Over the past year, we've had some important leaders in the women's and civil-rights movement die: Rosa Parks, Rosemary Brown, Betty Friedan. In this province, we've lost Grace Sparkes and, most recently, Patt Cowan.

I have been thinking about them as I have watched the debates unfold north and south of the border. While I have been listening to the machinations in Parliament and Congress -- especially here in Canada, with Prime Minister Harper's dismantling of the national child - care program -- I have also been dipping into the so-called "mommyblogs."

A thread, though, that appears regularly -- much like the waves breaking on shore -- is about what sort of mommy knows best : stay-at-home moms or work-outside-the-home moms. Then there's the hybrid of work-at-home moms (because, as we all know, the Internet allows you to have the best of both worlds -- which is not really true, but we'll save that for another column).

To say the debate has raged white-hot is perhaps understating it...

Whether you fall in one camp or another is immaterial. The bottom line -- there's no consensus. Both sides speak passionately about the rightness of their point of view.

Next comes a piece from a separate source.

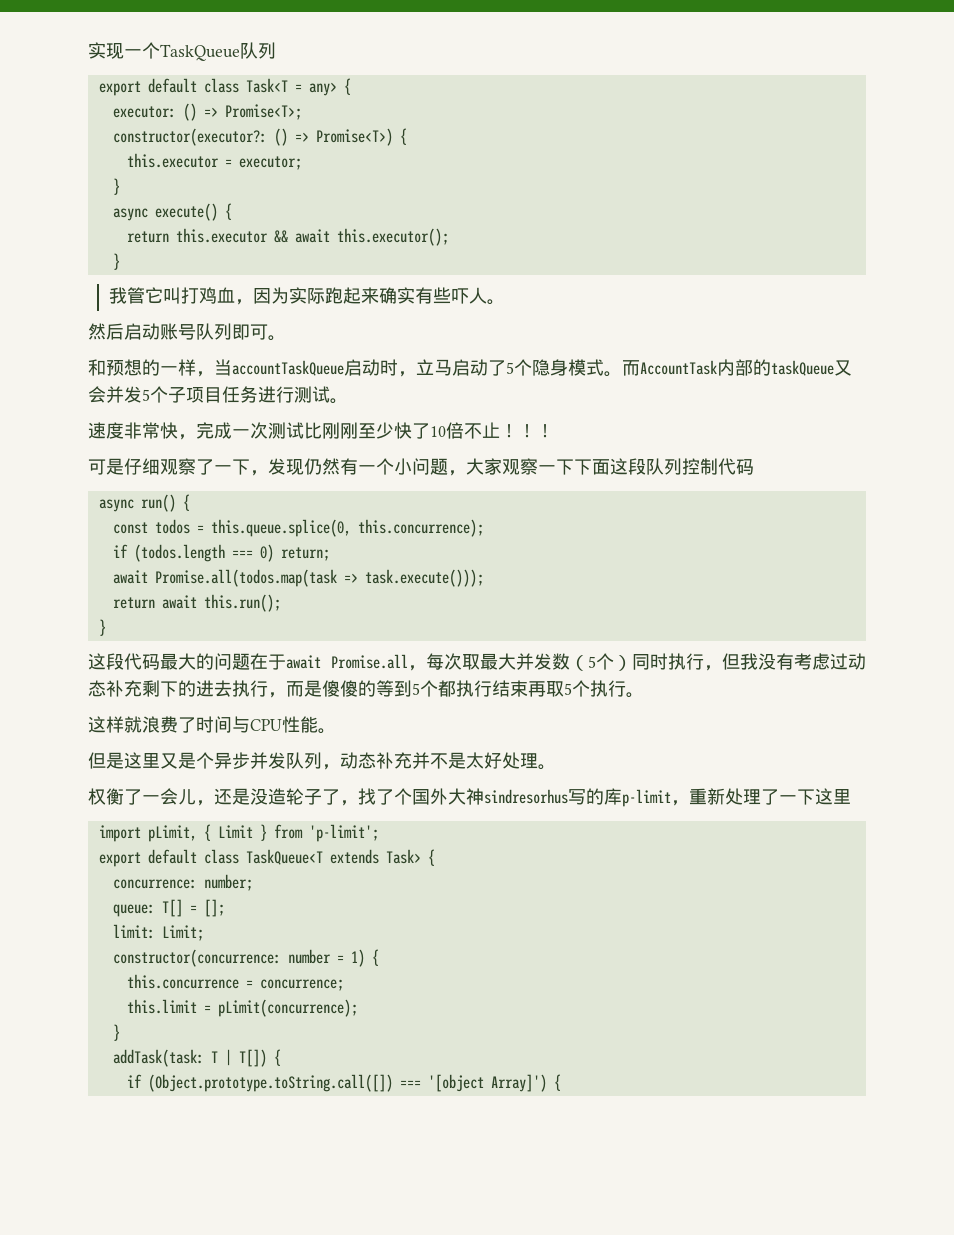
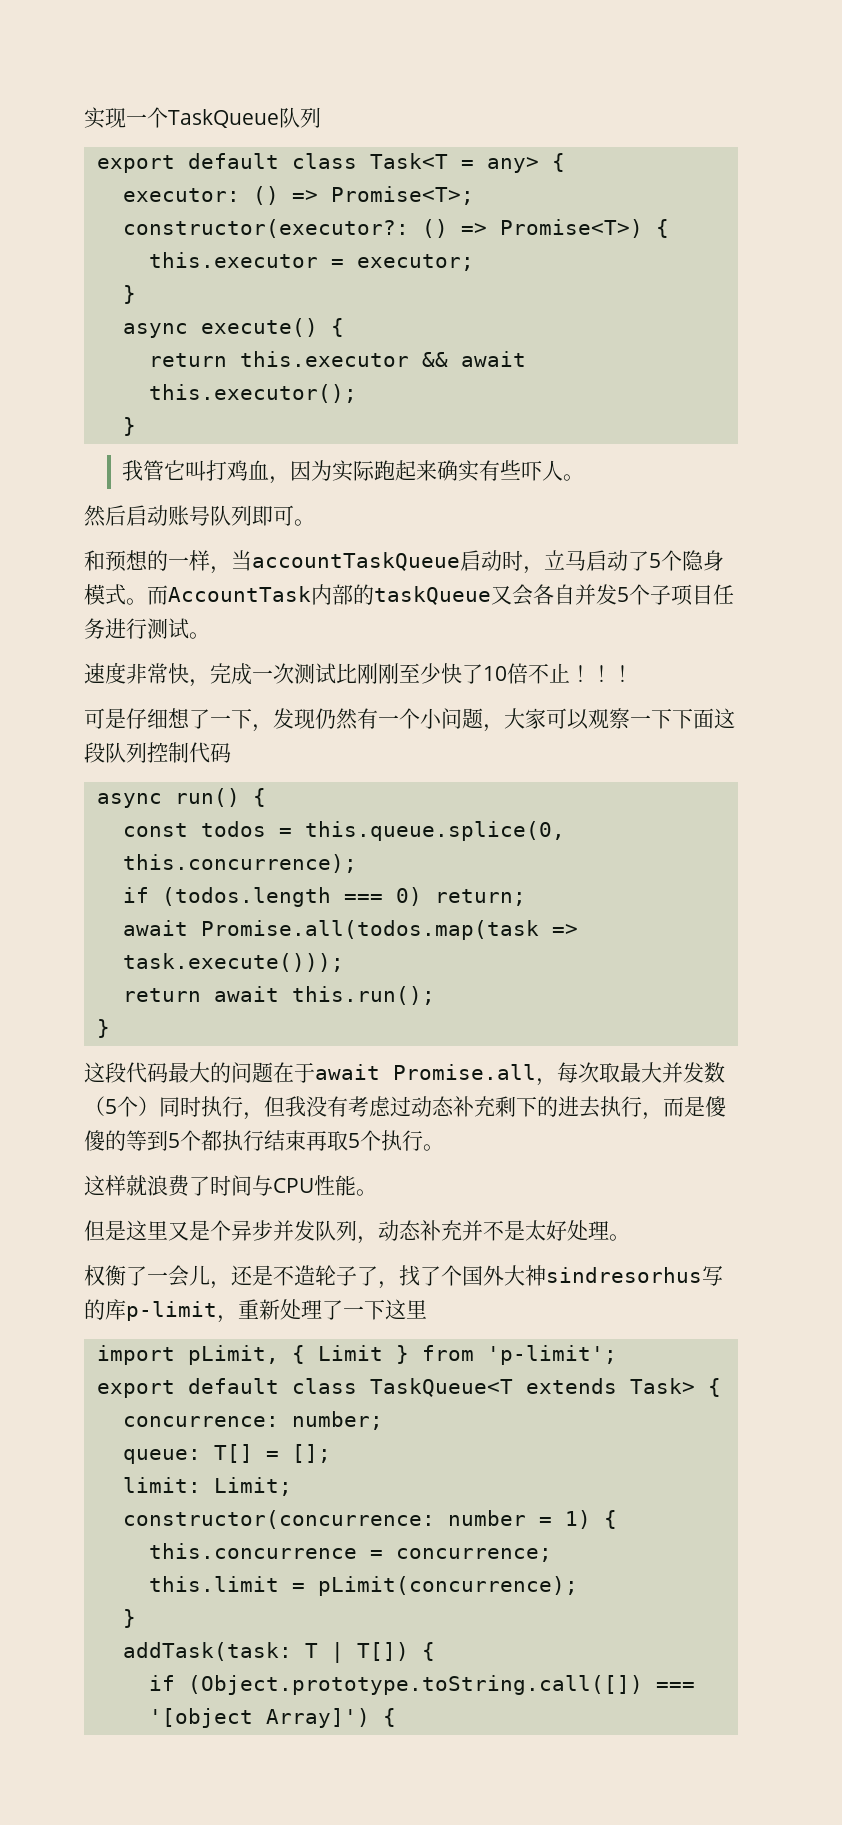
(106, 394) none -> [533,584,575,605] 各自
[160,458,196,475] 观察 -> [168,708,190,729] 想
(502, 466) none -> [546,708,589,730] 可以
[250,788,268,805] 没 -> [273,1265,294,1286] 不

The issue is not so much about whether a mother chooses home or work. The issue really is about respecting the choices that a person makes as being right for them, given their circumstances.

That lack of respect extends to the current debate about day care in Canada. What ought to be a consensus-building exercise -- one that acknowledges that families with different incomes in different regions have different needs and aspirations -- has instead become polarized and unnecessarily political.

With the blogs, I can take a deep breath, click away and read something else. Not so with the state of child care funding. While, as a mother, I no longer have a direct stake in how the system works, as a citizen I hope to see a more mature approach evolve in the years to come.